Top of PROVIDED DATA

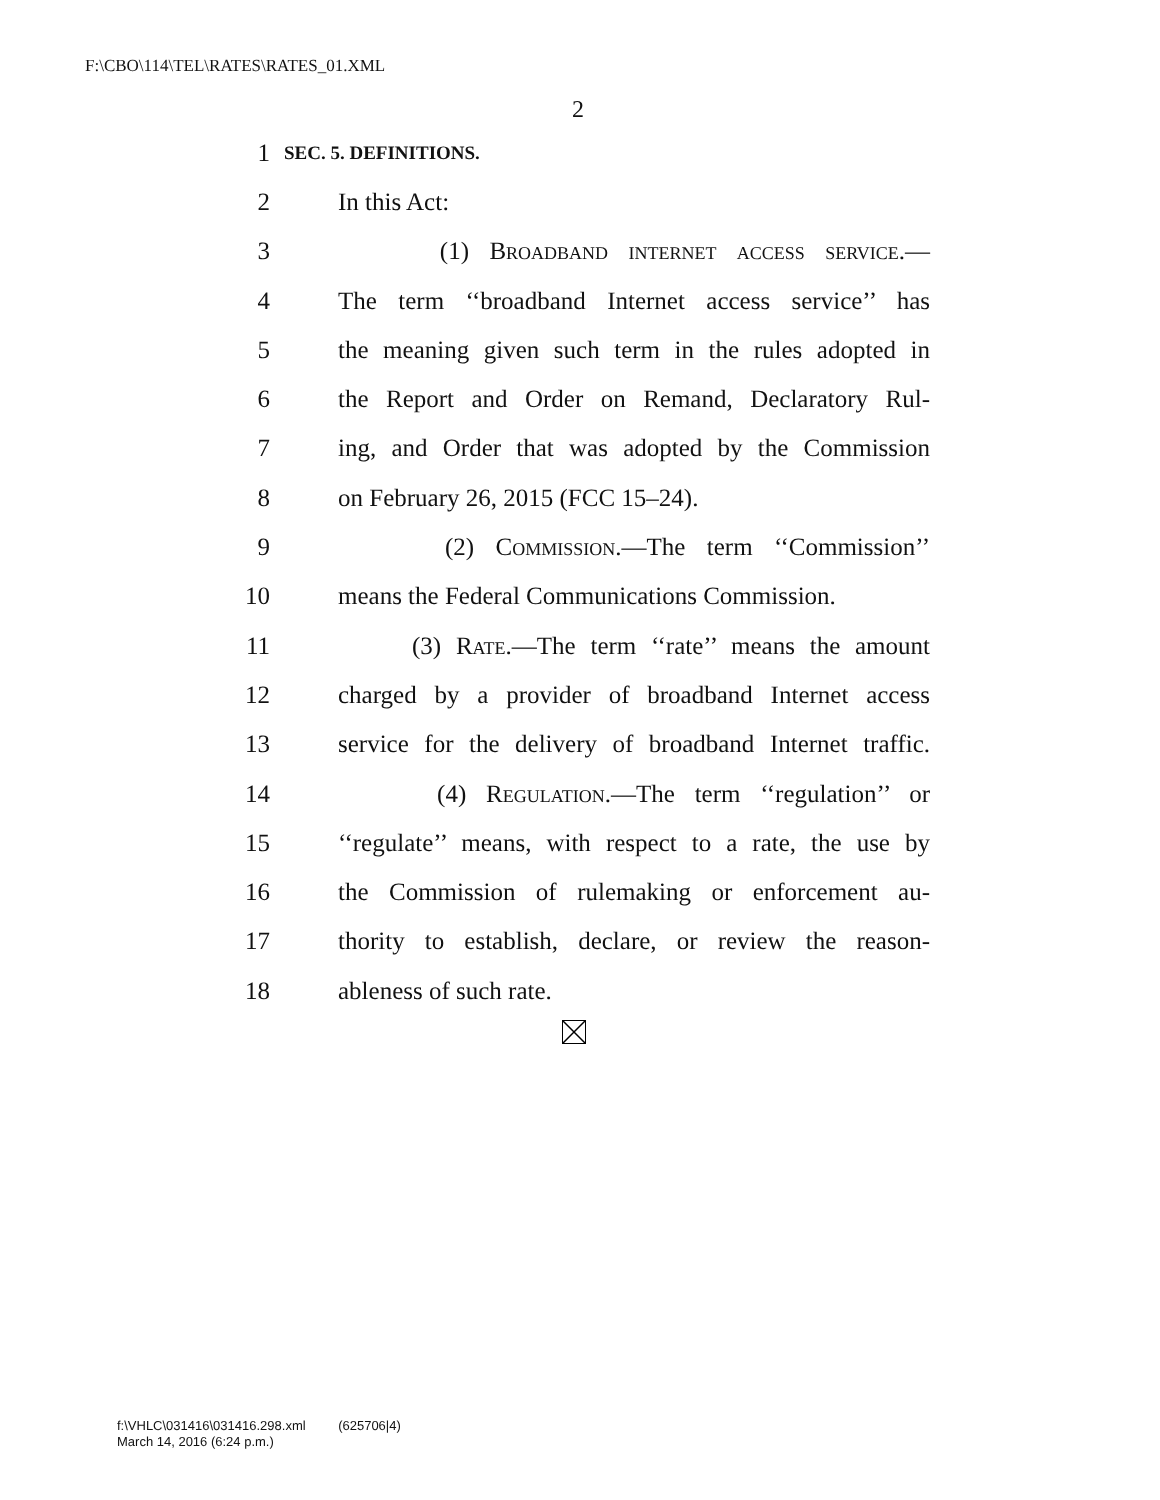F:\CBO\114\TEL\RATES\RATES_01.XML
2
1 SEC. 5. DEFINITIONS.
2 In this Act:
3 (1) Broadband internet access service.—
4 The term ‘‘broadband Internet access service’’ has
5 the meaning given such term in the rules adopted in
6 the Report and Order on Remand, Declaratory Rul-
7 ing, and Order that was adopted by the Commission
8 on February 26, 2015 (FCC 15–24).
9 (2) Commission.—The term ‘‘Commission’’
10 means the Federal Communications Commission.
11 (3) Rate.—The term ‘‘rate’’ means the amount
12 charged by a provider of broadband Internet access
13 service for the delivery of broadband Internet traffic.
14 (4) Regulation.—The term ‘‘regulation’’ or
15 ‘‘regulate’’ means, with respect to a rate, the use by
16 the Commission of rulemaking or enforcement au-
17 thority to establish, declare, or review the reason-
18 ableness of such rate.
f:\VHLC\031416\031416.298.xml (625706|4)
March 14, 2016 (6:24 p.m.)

Bottom of PROVIDED DATA
Top of PROVIDED DATA

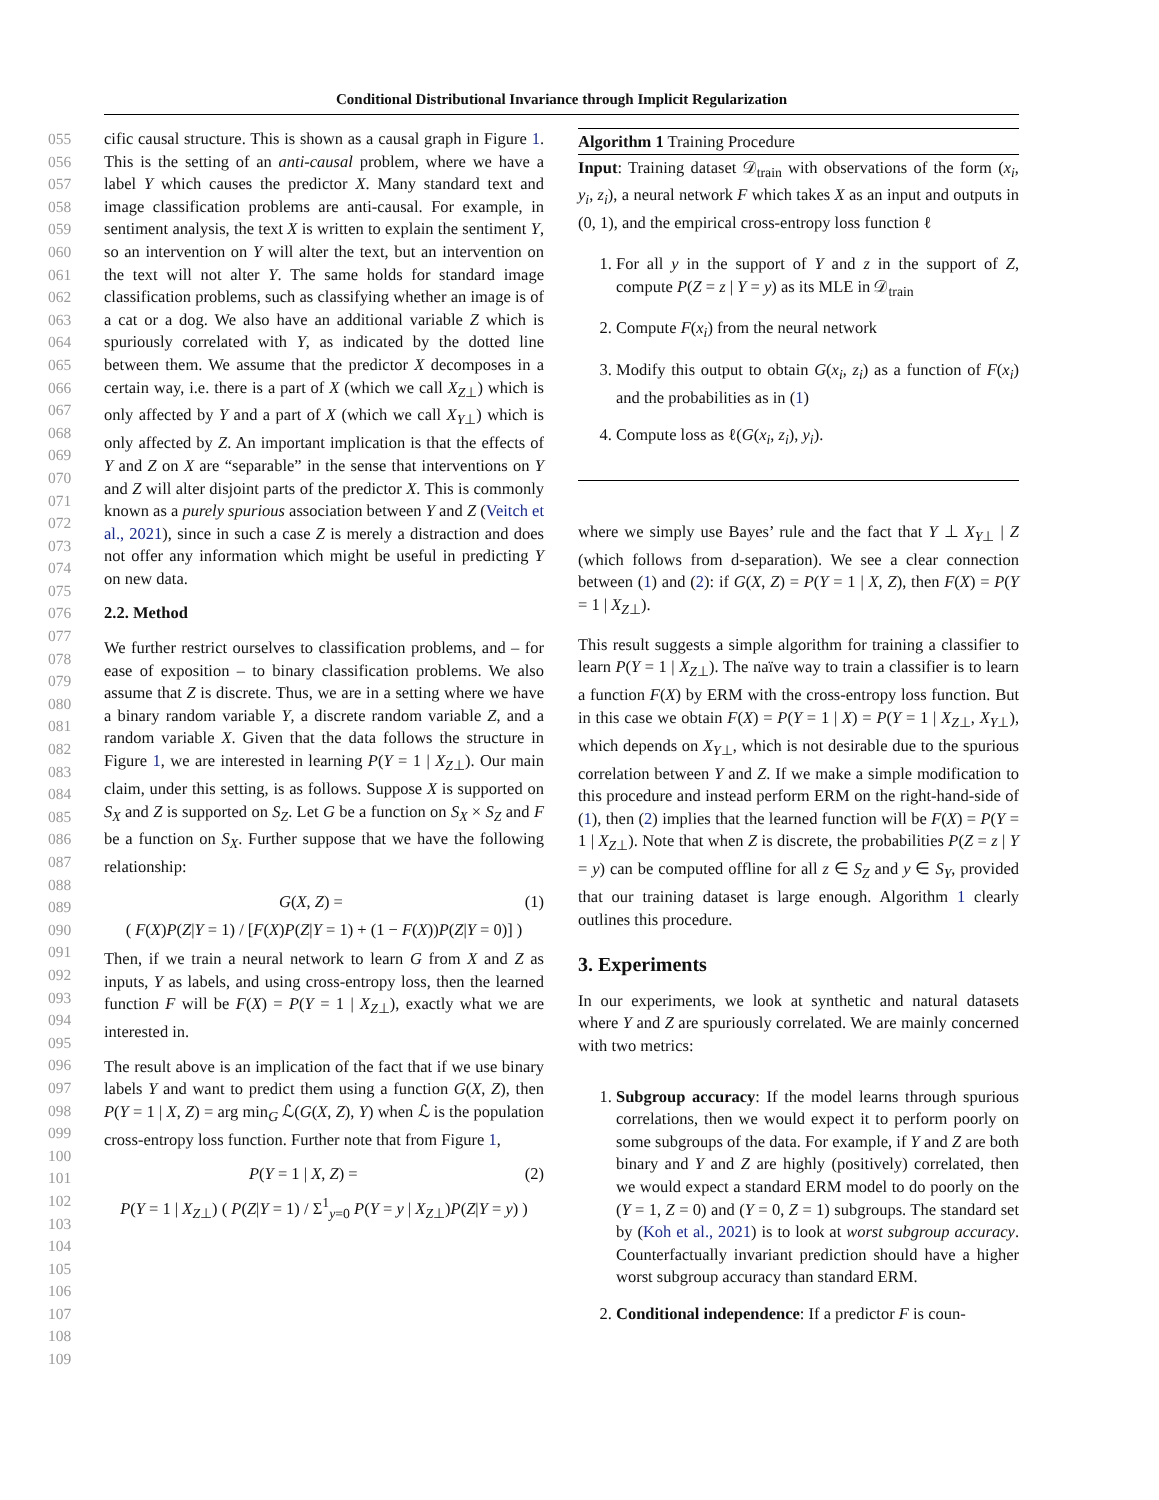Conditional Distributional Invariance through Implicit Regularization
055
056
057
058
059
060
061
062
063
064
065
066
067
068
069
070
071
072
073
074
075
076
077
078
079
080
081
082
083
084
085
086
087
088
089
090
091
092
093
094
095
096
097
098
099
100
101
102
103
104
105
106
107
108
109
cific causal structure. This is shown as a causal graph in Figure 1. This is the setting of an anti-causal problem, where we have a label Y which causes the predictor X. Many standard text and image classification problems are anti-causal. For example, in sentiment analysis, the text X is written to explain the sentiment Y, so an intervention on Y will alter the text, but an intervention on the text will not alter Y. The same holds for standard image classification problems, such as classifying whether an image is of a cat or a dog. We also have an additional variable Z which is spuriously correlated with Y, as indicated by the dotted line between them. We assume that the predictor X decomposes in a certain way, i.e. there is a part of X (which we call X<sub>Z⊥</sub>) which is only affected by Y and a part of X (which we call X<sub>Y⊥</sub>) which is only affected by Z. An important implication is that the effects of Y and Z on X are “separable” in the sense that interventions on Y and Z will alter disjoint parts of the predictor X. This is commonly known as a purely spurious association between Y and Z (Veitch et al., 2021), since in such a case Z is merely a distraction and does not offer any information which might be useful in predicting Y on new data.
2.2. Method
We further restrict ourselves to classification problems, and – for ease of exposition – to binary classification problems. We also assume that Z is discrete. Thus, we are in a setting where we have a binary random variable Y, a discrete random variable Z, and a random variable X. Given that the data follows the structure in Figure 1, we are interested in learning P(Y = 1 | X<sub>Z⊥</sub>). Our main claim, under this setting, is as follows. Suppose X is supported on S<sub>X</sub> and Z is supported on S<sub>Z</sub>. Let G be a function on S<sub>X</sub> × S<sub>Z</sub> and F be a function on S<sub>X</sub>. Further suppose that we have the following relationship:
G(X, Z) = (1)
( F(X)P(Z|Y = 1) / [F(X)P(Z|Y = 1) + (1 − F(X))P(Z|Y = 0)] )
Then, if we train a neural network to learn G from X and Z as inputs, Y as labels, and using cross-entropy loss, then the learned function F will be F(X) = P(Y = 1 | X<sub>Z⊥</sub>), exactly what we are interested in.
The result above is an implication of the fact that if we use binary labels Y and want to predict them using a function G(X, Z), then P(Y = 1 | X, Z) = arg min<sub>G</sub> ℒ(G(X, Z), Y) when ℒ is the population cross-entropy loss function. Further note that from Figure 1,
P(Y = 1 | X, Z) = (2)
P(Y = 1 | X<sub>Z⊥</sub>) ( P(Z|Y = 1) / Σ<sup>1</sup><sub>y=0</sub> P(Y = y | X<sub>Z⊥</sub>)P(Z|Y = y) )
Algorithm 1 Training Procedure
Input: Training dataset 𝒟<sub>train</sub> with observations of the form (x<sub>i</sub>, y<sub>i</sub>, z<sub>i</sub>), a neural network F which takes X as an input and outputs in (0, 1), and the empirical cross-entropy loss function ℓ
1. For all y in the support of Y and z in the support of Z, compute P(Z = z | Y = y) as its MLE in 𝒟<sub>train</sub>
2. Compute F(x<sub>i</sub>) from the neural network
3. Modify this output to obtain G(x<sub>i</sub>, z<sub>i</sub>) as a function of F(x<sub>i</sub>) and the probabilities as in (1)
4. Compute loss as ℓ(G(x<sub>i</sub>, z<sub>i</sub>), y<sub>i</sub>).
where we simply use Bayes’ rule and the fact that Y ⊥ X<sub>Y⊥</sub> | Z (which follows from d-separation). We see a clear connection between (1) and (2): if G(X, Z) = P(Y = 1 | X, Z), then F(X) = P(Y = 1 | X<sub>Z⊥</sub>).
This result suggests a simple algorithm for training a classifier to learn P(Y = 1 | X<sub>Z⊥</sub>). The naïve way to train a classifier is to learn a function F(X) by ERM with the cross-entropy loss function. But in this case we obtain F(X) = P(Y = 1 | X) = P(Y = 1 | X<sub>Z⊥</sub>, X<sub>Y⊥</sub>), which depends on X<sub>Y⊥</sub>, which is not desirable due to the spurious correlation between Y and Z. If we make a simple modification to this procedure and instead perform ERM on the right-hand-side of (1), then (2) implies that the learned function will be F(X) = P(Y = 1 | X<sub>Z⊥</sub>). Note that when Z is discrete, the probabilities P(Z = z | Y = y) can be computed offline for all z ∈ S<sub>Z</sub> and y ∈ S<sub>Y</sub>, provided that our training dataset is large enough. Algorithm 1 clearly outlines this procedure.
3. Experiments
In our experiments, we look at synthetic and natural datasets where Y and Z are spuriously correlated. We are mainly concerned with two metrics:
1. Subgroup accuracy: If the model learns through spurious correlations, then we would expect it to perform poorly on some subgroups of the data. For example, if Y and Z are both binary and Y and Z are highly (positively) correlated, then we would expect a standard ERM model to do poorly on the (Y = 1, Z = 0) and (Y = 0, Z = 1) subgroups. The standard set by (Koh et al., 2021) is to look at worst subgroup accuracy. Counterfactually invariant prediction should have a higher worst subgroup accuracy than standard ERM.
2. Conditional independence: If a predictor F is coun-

Bottom of PROVIDED DATA
Top of PROVIDED DATA

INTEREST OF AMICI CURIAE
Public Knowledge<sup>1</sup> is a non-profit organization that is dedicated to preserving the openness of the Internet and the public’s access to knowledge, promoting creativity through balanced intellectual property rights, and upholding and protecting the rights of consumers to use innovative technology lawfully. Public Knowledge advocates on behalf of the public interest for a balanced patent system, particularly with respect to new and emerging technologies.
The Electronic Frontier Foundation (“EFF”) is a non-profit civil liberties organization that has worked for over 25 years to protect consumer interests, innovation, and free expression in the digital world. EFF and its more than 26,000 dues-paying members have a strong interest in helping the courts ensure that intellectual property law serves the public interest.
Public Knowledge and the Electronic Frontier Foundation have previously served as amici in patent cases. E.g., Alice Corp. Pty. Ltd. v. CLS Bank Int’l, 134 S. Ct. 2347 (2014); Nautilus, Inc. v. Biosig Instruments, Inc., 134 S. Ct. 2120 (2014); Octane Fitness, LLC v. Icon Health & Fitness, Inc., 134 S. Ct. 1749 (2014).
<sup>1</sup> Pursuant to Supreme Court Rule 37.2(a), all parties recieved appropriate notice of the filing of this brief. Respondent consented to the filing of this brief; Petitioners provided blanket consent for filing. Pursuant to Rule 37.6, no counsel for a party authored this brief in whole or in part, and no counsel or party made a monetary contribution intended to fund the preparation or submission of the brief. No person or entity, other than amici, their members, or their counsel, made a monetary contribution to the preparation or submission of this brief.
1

Bottom of PROVIDED DATA

> **PROBLEM REQUIREMENTS**:
Scan the lines above for "Input: Training dataset" and for "3. Experiments". Repeat exactly the line holding each of them and every line in between.

> **RESPONSE BELOW**:
Input: Training dataset 𝒟<sub>train</sub> with observations of the form (x<sub>i</sub>, y<sub>i</sub>, z<sub>i</sub>), a neural network F which takes X as an input and outputs in (0, 1), and the empirical cross-entropy loss function ℓ
1. For all y in the support of Y and z in the support of Z, compute P(Z = z | Y = y) as its MLE in 𝒟<sub>train</sub>
2. Compute F(x<sub>i</sub>) from the neural network
3. Modify this output to obtain G(x<sub>i</sub>, z<sub>i</sub>) as a function of F(x<sub>i</sub>) and the probabilities as in (1)
4. Compute loss as ℓ(G(x<sub>i</sub>, z<sub>i</sub>), y<sub>i</sub>).
where we simply use Bayes’ rule and the fact that Y ⊥ X<sub>Y⊥</sub> | Z (which follows from d-separation). We see a clear connection between (1) and (2): if G(X, Z) = P(Y = 1 | X, Z), then F(X) = P(Y = 1 | X<sub>Z⊥</sub>).
This result suggests a simple algorithm for training a classifier to learn P(Y = 1 | X<sub>Z⊥</sub>). The naïve way to train a classifier is to learn a function F(X) by ERM with the cross-entropy loss function. But in this case we obtain F(X) = P(Y = 1 | X) = P(Y = 1 | X<sub>Z⊥</sub>, X<sub>Y⊥</sub>), which depends on X<sub>Y⊥</sub>, which is not desirable due to the spurious correlation between Y and Z. If we make a simple modification to this procedure and instead perform ERM on the right-hand-side of (1), then (2) implies that the learned function will be F(X) = P(Y = 1 | X<sub>Z⊥</sub>). Note that when Z is discrete, the probabilities P(Z = z | Y = y) can be computed offline for all z ∈ S<sub>Z</sub> and y ∈ S<sub>Y</sub>, provided that our training dataset is large enough. Algorithm 1 clearly outlines this procedure.
3. Experiments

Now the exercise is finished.